Once, Twice, Three Times You’re Out!
Of course, some duplicate content issues are there out of plain old laziness. I’ve run across many sites that put some content on the home page and then repeat the same exact thing on nearly every other page. What’s even worse is when there are other sites using that same content as well!
And then there are the duplicate content issues that some companies create for themselves because they develop additional mini-sites (aka doorway domains) to try to gain even more search engine listings. In other words, if you are Cruella D’ville Inc. and sell Dalmation blankets on your main website at CruellaD.com/dalmation-blankets, it’s no longer a good idea to also sell the same ones at DalmatianBlankets.com — especially if you’re using the same basic content.
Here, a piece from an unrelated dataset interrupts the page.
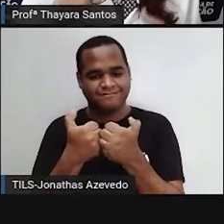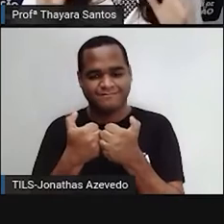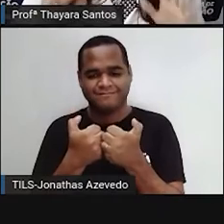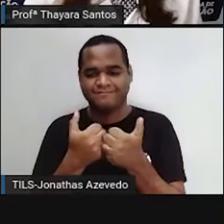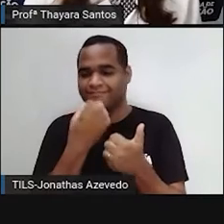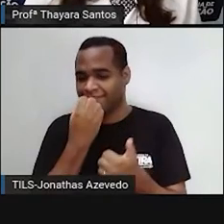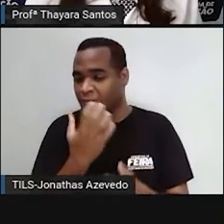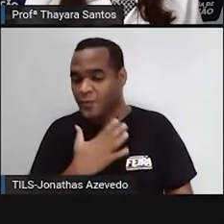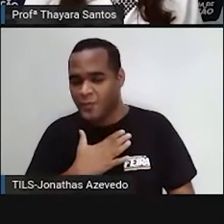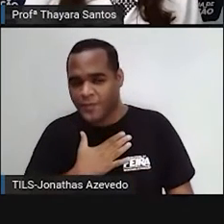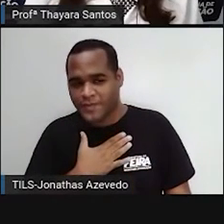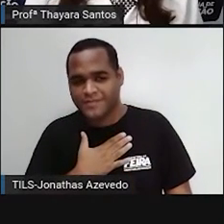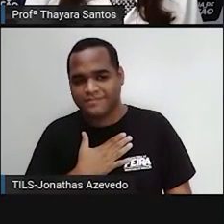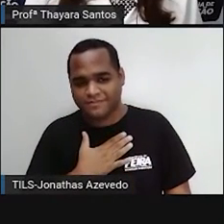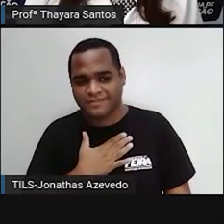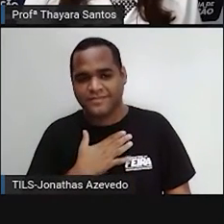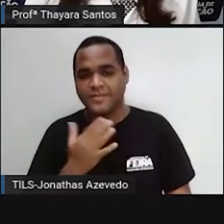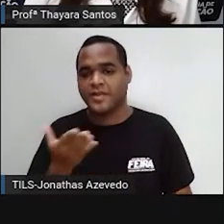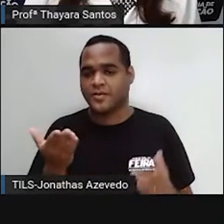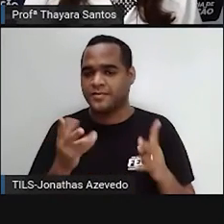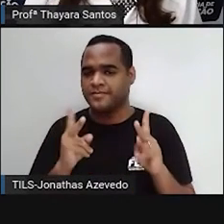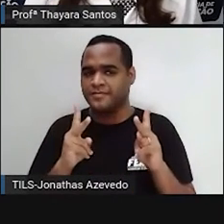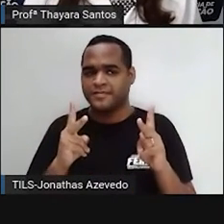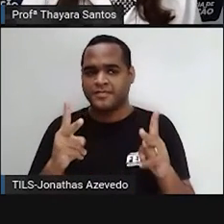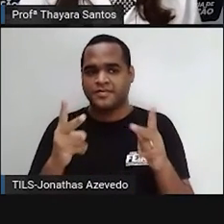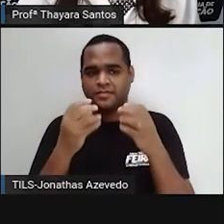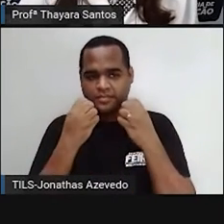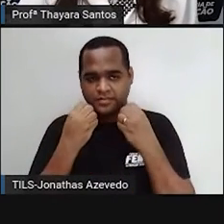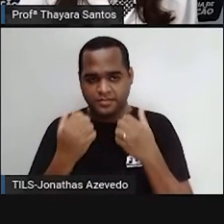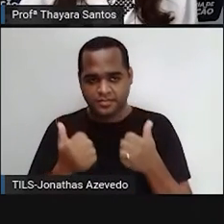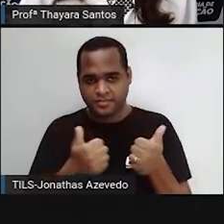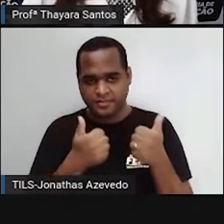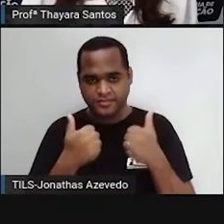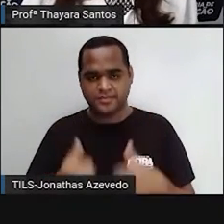aí. E agora vamos continuar os nossos estudos por aqui.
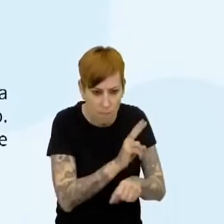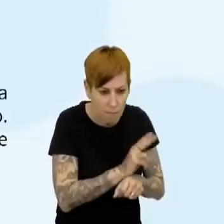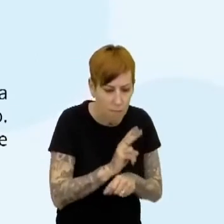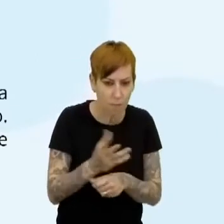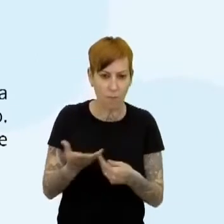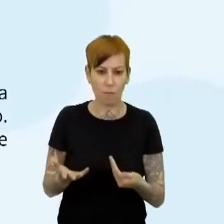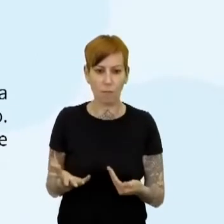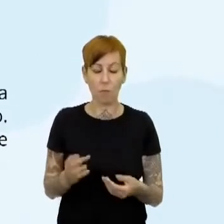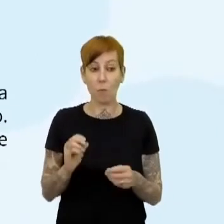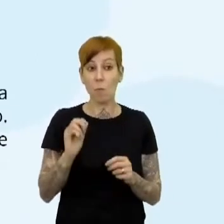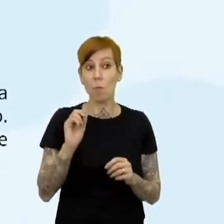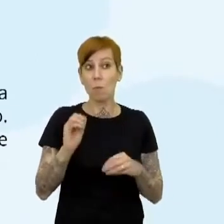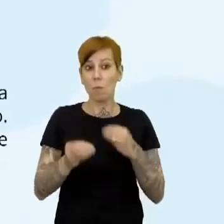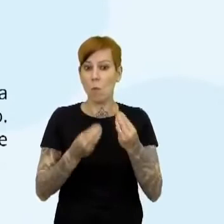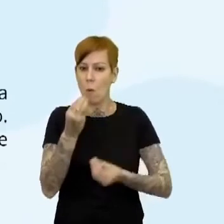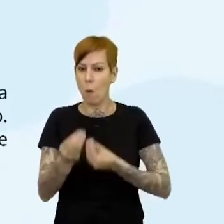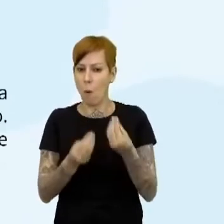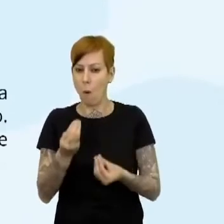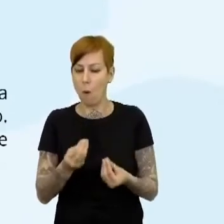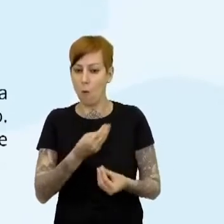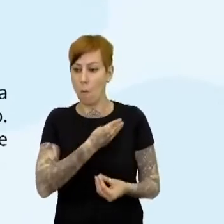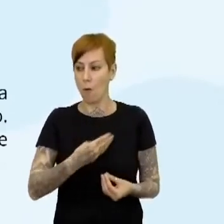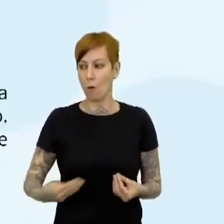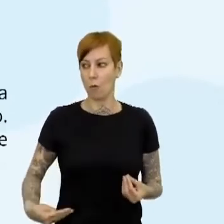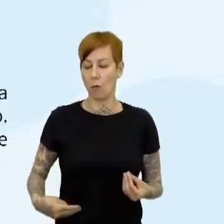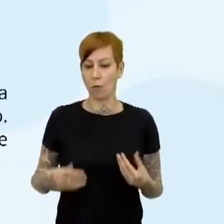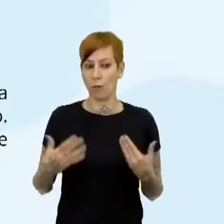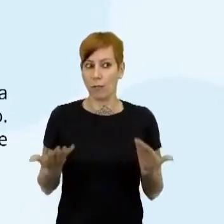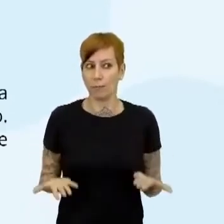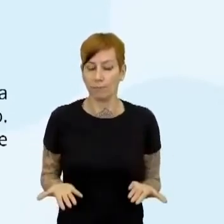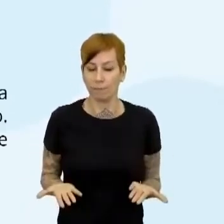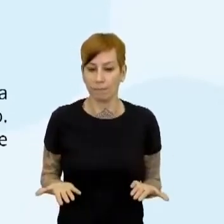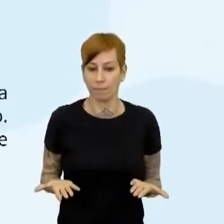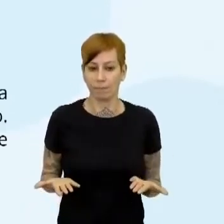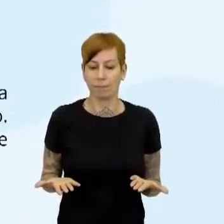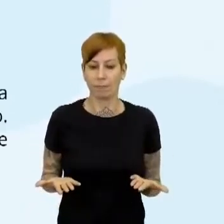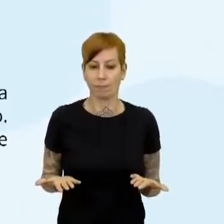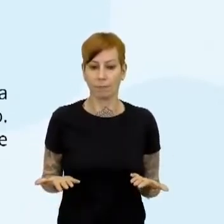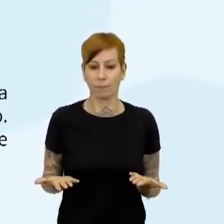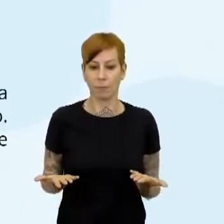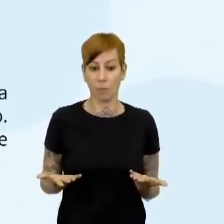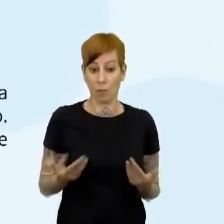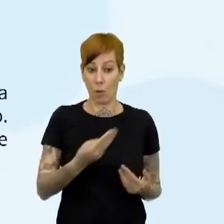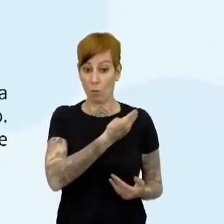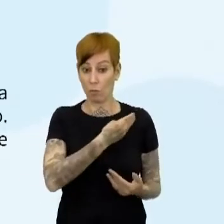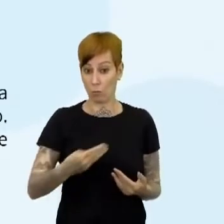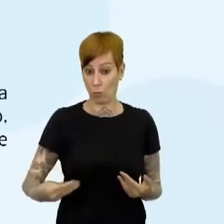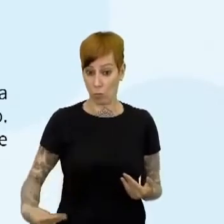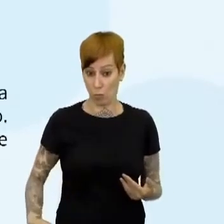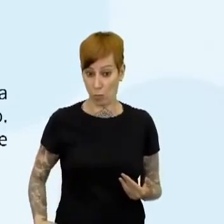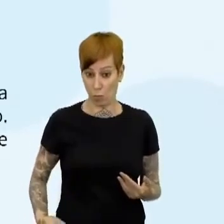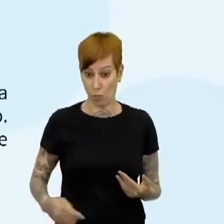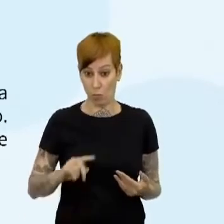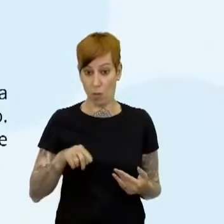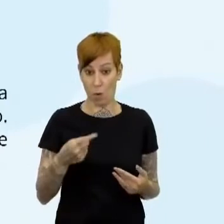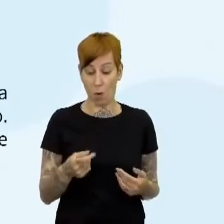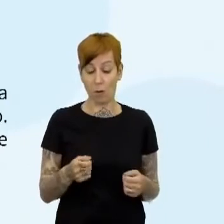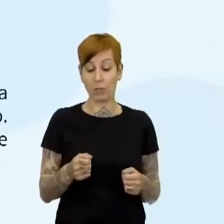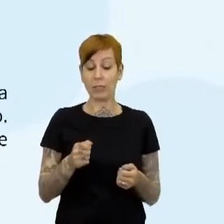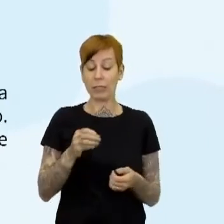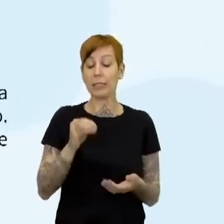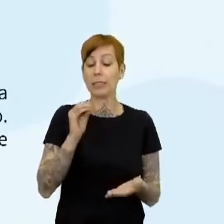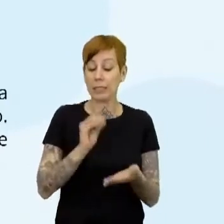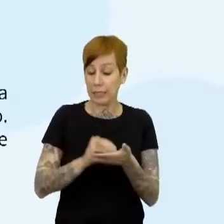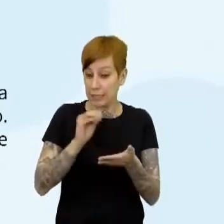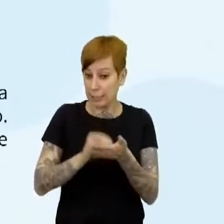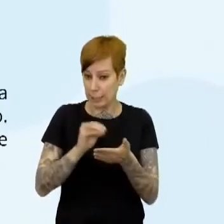governo a esse ano de contestações, o ano de 1953? A reação foi, após tentativas de repressão,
Don’t Let Greed and Laziness Bring You Down
Another form of lazy duplicate content is what’s been known for years as “Madlib Spam.” One common example of this is the site that offers the same service in multiple cities. They create individual city landing pages with the same basic content, while switching out the city name. I’ve even seen forms of auto-generated madlib spam on product sites where they want to try to capture all sorts of long-tail keyword traffic that relates to their products. While some of the content may make sense to the reader, more often than not it is gibberish. The sad thing is that even really good sites sometimes use this technique. But in 2013 and beyond this is exactly the kind of thing that could end up bringing a good site to a grinding Google halt. Google isn’t just stopping at punishing the auto-generated areas anymore — even the good parts of a site could take a hit.
As you can see, duplicate content comes in many forms. While every website is likely to have a bit of it here and there, if your site has any of the issues mentioned here, you should block away some time and money to clear it up. Especially if you’ve noticed a significant loss in Google traffic at some point.
Great thoughts here on duplicate contents, thanks Karon. More things to clear out now. Let’s go and do some wipes. 🙂
Jill, you advise that bloggers use only a limited number of tags to avoid loads of tags with only one post associated with them. Makes all good sense to me.
One thing I’m curious about though and that is, with even a limited number of tags, search engines can in theory still potentially see those tag pages as duplicate content.
I presume therefore that search engines also look at other things, such as directory structure (e.g. http://www.mysite.com/blog/tag/tag-name), to establish whether to treat content as unreasonably duplicate or not.
Do you happen to know if this is the case?
@Kevin, I don’t think the structure has anything to do with it. If you have more than one tag landing page that each have exactly the same content on them, then of course it’s duplicate content. Doesn’t mean it will necessarily be a problem, but it could be. Mostly if you have tons of those on your site.
I try to ensure that each tag (or category) page has a slightly different list of posts. There will of course be overlap, but that shouldn’t be a problem, IMO.
Thanks Jill
Sounds like a good idea to review your tags from time to time, just to ensure that they don’t get out of hand.